Menurut Abdul Karim, antropologis adalah tinjauan dari
aspek penciptaan budaya oleh manusia. Tinjauan ini dimaksudkan untuk
mendapatkan keterangan sampai seberapa jauh aspek-aspek manusiawi yang
mempengaruhi lahirnya kebudayaan, terutama pembinaan moral bangsa. Suatu
ketentuan yang tidak dapat disangkal adalah bahwa manusia merupakan makhluk
budaya, dalam arti dengan seluruh potensi yang dimiliki, mampu melahirkan
cipta, rasa, dan karsa.[12]
B.
Pemikiran Khalil Abdul Karim
1. Biografi dan karya Khalil Abdul Karim
Khalil Abdul-Karim (خليل عبد
الكريم ) lahir di kota Aswan
Mesir. Tokoh kontroversial ini lahir pada tahun 1929 di satu desa kecil
yang masuk dalam Propinsi Aswan. Sebuah daerah di kawasan selatan Mesir yang
berbatasan langsung dengan Sudan. Setelah setelah lulus SMA, Ia pergi ke Kairo
untuk belajar Hukum di Universitas Fu’ad al-‘Ulum Kairo. Di perguruan tinggi
terkemuka Mesir, Khalil Abdul Karim mempelajari ilmu hukum secara tekun di
fakultas hukum (Kuliyyat al-Huqûq).
Khalil Abdul Karim menyelesaikan jenjang S1 Pada bulan
Mei tahun 1951. Kemudian, menjadi pengacara magang di lembaga hukum yang didirikan
oleh Abdul Qadir ‘Awdah, Ibrahim al-Thayyeb dan bergabung dengan Pengacara
sindikat.
Selama dua tahun, menghabiskan waktunya sebagai pengacara
di kantor pengacara terkemuka Persaudaraan muslim. Khalil Abdul Karim adalah
seorang pengacara terlatih dan paling populer di Kairo. Aktif pendalam
pembelaan kasus-kasus yang berkaitan dengan kebebasan berbicara dan berpikir. Selain
sebagai pengacara, turut bergabung dengan Ikhwanul Muslimin. Khalil Abdul
Karim, berkeliling ke beberapa wilayah di Mesir dalam rangka mendakwahkan dan
menyebarkan ajaran serta ideologi Ikhwan al-Muslimin kepada segenap lapisan
masyarakat Mesir. Akibat aktivitas politiknya, pada masa pemerintahan Gamal
Abdul Nasher tepatnya di tahun 1954 Khalil Abdul Karim untuk pertama kalinya
mendekam di tahanan. Pada tahun 1965, Khalil Abdul Karim kembali di tahan untuk
kedua kalinya.
Tokoh
kita ini meninggalkan karya berupa buku berjumlah 13 buah yang banyak menuai kontroversi. Karya
pertamanya berjudul "al-'Amal wa al-'Ummâl wa Mawqif al-Islam Minha"

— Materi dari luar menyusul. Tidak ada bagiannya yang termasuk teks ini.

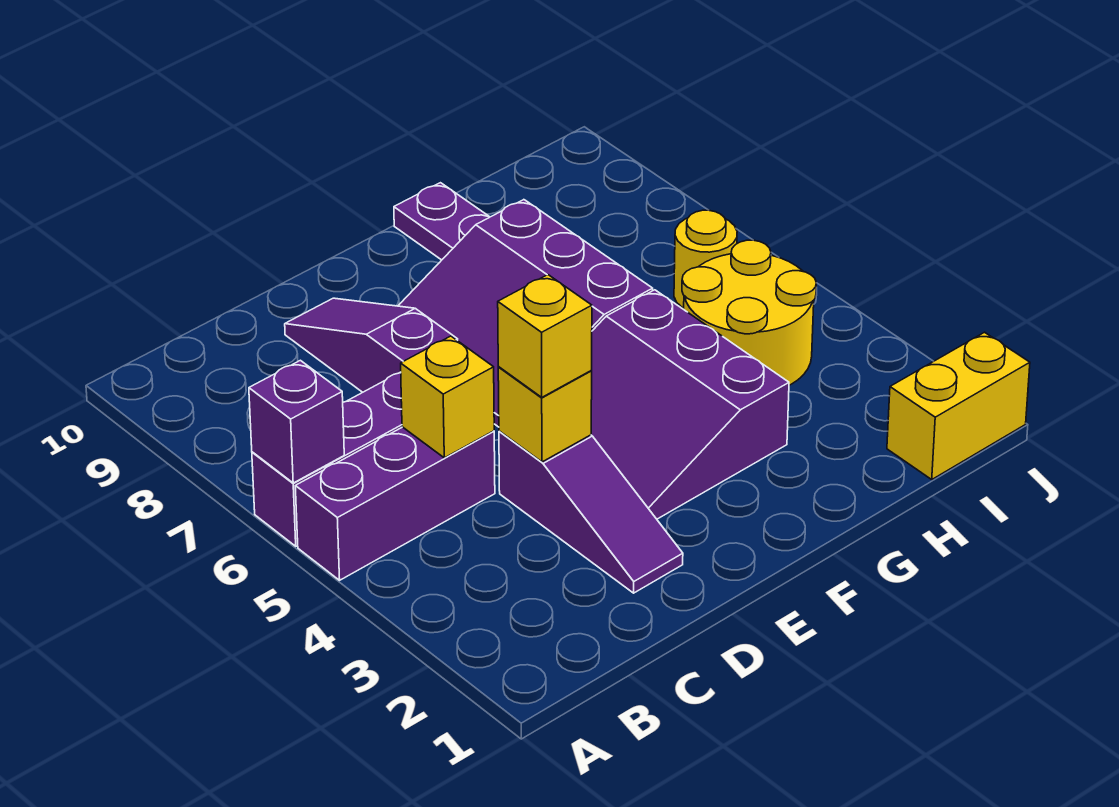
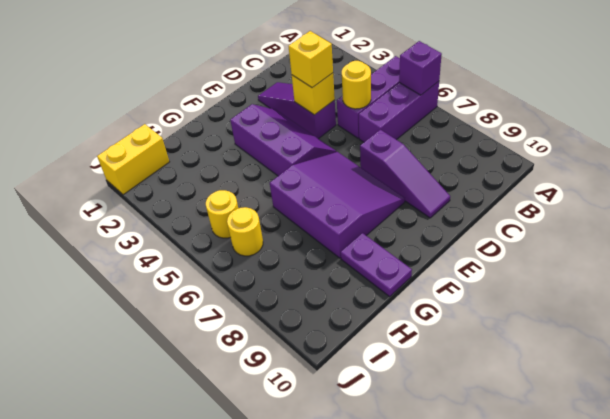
yellow brick C5 level 2 -> yellow round brick C5 level 2
purple slope E3:G5 level 1 top G -> purple slope E3:F5 level 1 top F
yellow round brick H4:I5 level 1 -> yellow round brick I5 level 1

yang terangkum dalam serial "Kitab al-Ahâliy". Buku ini sesungguhnya
merupakan sekumpulan naskah pidato politiknya dalam rangka kaderisasi partai
yang isinya dengan sangat keras menghujat Islam. Wajar bila buku ini tak
diterbitkan penerbit manapun.
Praktis, publik mengenal bukunya yang berjudul "al-Judzur al-Tarikhiyyah
li al-Syari'at al-Islamiyat" sebagai karya Khalil Abdul Karim pertama
yang diterbitkan secara luas. Karya-karyanya yang lain adalah: "Li
al-Syari'at La li Thatbiq al-Hukm", "al-Usus al-Fikriyah li
al-Yasar al-Islamiy", "Mujtama' Yatsrib; al-'Alaqat bayn
al-Rajul wa al-Mar'at fi al-'Ahdayn al-Muhammadiy wa al-Khalifiy",
"al-'Arab wa al-Mar'at; Hafariyat fi al-Isthir al-Mukhayyam",
"Qurays; min al-Qabilat ila al-Dawlat al-Markaziyat", "Syadw
al-Rababat bi Ahwal Mjtama'
al-Shahabat", "al-Nash al-Mu'assis wa Mujtama'uhu",
"al-Islam; Bayn al-Dawlat al-Diniyyat wa al-Dawlat al-Madaniyyat",
dan "Fatrat al-Takwin fi Hayat al-Shadiq al-Amin".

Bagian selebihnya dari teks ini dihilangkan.